In a previously reported study about measurement of umbilical cord thickness after 20 weeks of gestation, they measured thickness by USG guided. They concluded that umbilical cord thickness provide us information about adverse pregnancy outcome (15). We agree with this concept. We measure umbilical cord thickness just after delivery and found newborn with smaller cord thickness need intensive care. Few newborn expired even after intensive care (15).
Newborns with small umbilical cord diameter got admitted for intensive care compare to newborns shifted to mother without need of admission in our study. This is supported by previous study that stat umbilical cord thickness affects the fetal outcome. Umbilical cord thickness can cause low birth weight baby, and adverse pregnancy outcome (18).

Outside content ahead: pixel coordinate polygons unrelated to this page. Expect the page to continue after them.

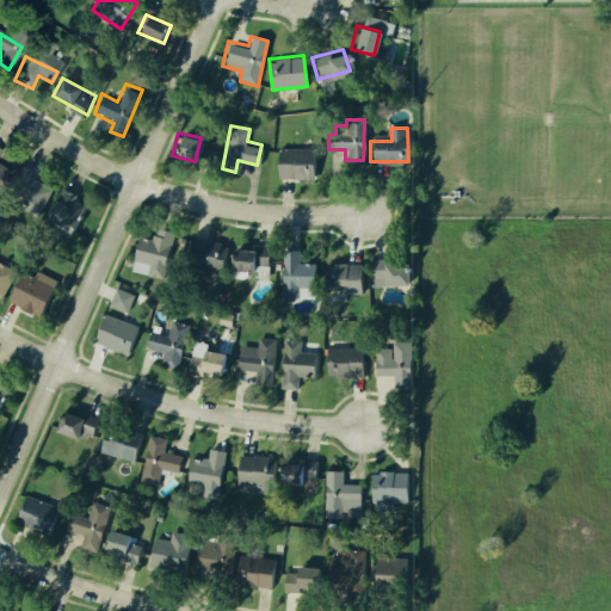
[(276,150),(276,179),(298,180),(300,174),(313,174),(313,150),(276,150)]
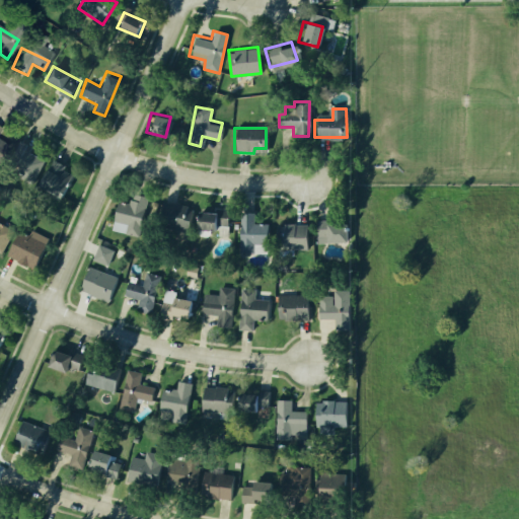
[(17,139),(2,164),(30,182),(44,161),(28,152),(31,147),(17,139)]
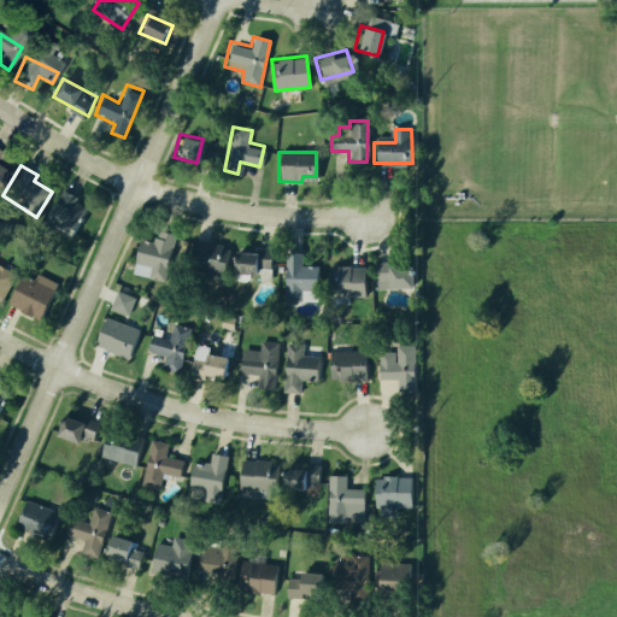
[(0,194),(12,174),(0,166),(0,194)]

Difference in diameter of umbilical cord between male and female neonates was not found significant in this study. This is in contrast with previous studies which all reported thick umbilical cord in males (17, 19-22).
Oligohydramnios is defined as < 5 amniotic fluid index (AFI) (23). Oligohydramnios is the indicator poor outcome of pregnancy and fetal health (24-26). Our study also agreed with this. Eight newborn delivered from mother containing oligohydramnios. All these babies were admitted in intensive care unit.
Many antenatal risk factors were evaluated for its effect on umbilical cord diameter. Oligohydramnios and meconium-stained liquor were found to be associated with the smaller umbilical cord diameter. Our study confirms that umbilical cord thickness strongly associated with meconium stained liquor. Similar result also found in Tahmasebi and Alighanbari study (15).
Comprehensive inclusion of antenatal risk factors and measurement of umbilical cord diameter by digital caliper are strengths of this study while non-inclusion of preterm neonates, not doing serial assessment of fetal umbilical cord diameter by using ultrasonography are some of the limitations.
5.1. Conclusions
Presence of antenatal risk factors leads to thin umbilical cord. This suggests that thin umbilical cord diameter may contribute to the spectrum of placental insufficiency leading to fetal growth restriction and its implication on the neonatal outcome. Thin umbilical cord has been found to be significantly associated with oligohydramnios and meconium-stained liquor. More severe is the oligohydramnios, thinner is the umbilical cord. However no significant correlation was demonstrated between umbilical cord thickness and maternal age and gestation. A large series is needed to confirm these findings and its implication on neonatal outcome.